Nanobodies or VHH are the smallest naturally occurring antibody fragments derived from heavy chain only antibodies from Camelidae. Due to their physicochemical properties (high stability, high affinity and target specificity, extended CDR3 loops and their small size allowing to enter into protein cavities), nanobodies are very suited for preventive and therapeutic applications. We recently selected nanobodies with broad neutralizing capacity against primary HIV-1 strains of different subtypes from phage immune libraries generated from dromedaries immunized with HIV-1 subtype C gp140 SOSIP Env glycoproteins (Koch et al., 2017, in press). Two nanobodies with complementary neutralization pattern neutralized 19 out of 21 pseudoviruses in the standard TZM-bl assay. Epitope mapping data by competition ELISAs as well as negative-stain EM reconstructions with trimeric SOSIPs identified the CD4 binding site as the major target. A new selection performed on a next-generation optC SOSIP664 plus sCD4 with libraries generated at a late timepoint (7 months after the initial 7 weeks immunization cycle) identified 2 new nanobodies, which are currently being analyzed for neutralization.
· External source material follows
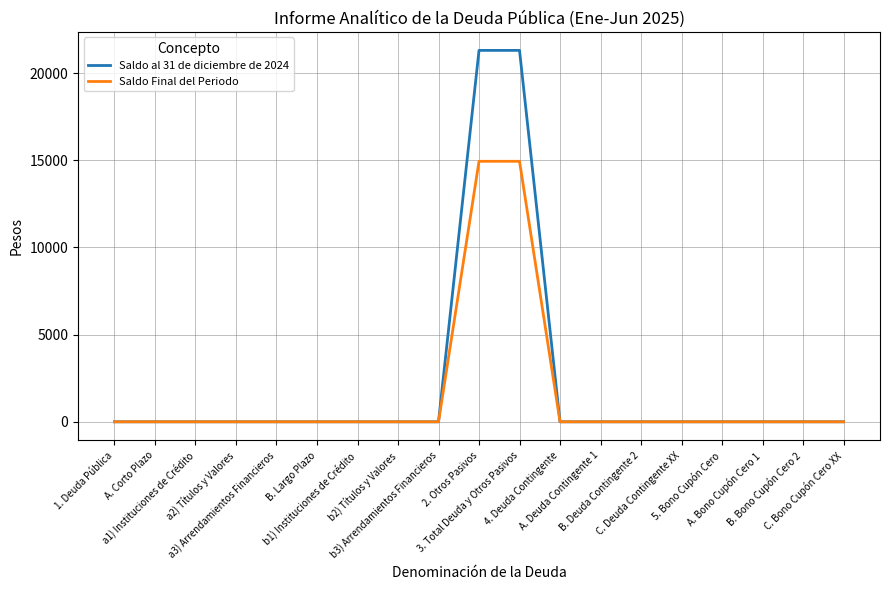

Is this an area chart (filled region under the line)?

No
We further proved functionality of the nanobodies at acidic pH (as found in the vagina) and identified nanobody combinations resulting in increased breadth of neutralization in vitro. In view of preventive applications at vaginal sites of HIV-1 transmission, we are expressing the best nanobodies in a membrane-bound form and as a secreted version from lactobacilli (L. rhamnosus), which colonize the human vagina. Finally, nanobodies will be analyzed in a humanized mouse model of HIV-1 infection for their HIV-neutralizing capacity in vivo.